Stored data entries:
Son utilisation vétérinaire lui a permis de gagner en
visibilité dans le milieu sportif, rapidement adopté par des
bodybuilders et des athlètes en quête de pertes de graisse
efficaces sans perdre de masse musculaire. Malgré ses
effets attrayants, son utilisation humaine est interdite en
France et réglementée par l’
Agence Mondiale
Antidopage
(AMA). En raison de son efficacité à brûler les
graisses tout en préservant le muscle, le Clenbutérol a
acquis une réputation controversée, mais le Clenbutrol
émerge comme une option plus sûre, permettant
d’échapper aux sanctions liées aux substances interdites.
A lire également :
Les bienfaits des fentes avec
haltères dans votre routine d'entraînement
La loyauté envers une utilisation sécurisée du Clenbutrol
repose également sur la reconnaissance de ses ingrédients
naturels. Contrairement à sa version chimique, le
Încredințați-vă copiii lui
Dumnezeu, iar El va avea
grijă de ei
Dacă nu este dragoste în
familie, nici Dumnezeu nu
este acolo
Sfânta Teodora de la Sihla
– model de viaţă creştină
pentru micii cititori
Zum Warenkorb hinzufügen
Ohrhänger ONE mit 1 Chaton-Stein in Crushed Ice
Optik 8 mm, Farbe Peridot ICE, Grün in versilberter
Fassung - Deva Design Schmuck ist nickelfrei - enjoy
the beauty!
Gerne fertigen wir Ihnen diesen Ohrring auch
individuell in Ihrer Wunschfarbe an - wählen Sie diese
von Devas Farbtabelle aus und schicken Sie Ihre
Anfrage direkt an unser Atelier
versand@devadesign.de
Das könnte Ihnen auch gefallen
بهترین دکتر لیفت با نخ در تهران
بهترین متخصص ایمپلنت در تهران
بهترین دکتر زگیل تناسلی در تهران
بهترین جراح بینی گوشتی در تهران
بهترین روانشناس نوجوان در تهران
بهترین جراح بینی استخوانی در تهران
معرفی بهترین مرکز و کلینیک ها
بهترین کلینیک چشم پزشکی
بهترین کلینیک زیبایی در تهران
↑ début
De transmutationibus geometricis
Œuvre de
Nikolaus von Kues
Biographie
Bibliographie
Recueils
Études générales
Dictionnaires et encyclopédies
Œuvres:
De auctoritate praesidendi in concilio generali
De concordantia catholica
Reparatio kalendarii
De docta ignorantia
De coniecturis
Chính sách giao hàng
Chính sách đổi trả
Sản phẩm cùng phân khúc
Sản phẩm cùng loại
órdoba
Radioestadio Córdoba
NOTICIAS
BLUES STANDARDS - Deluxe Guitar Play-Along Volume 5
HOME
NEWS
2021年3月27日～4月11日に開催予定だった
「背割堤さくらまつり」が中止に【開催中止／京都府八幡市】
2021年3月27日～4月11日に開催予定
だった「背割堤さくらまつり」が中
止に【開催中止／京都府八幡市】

**WHAT IS BEING ASKED**
Give only the lines from the one holding "Gerne fertigen wir Ihnen diesen Ohrring auch" through the one holding "Das könnte Ihnen auch gefallen", each restated exactly as it appears above.

**FINISHED EXERCISE**
Gerne fertigen wir Ihnen diesen Ohrring auch
individuell in Ihrer Wunschfarbe an - wählen Sie diese
von Devas Farbtabelle aus und schicken Sie Ihre
Anfrage direkt an unser Atelier
versand@devadesign.de
Das könnte Ihnen auch gefallen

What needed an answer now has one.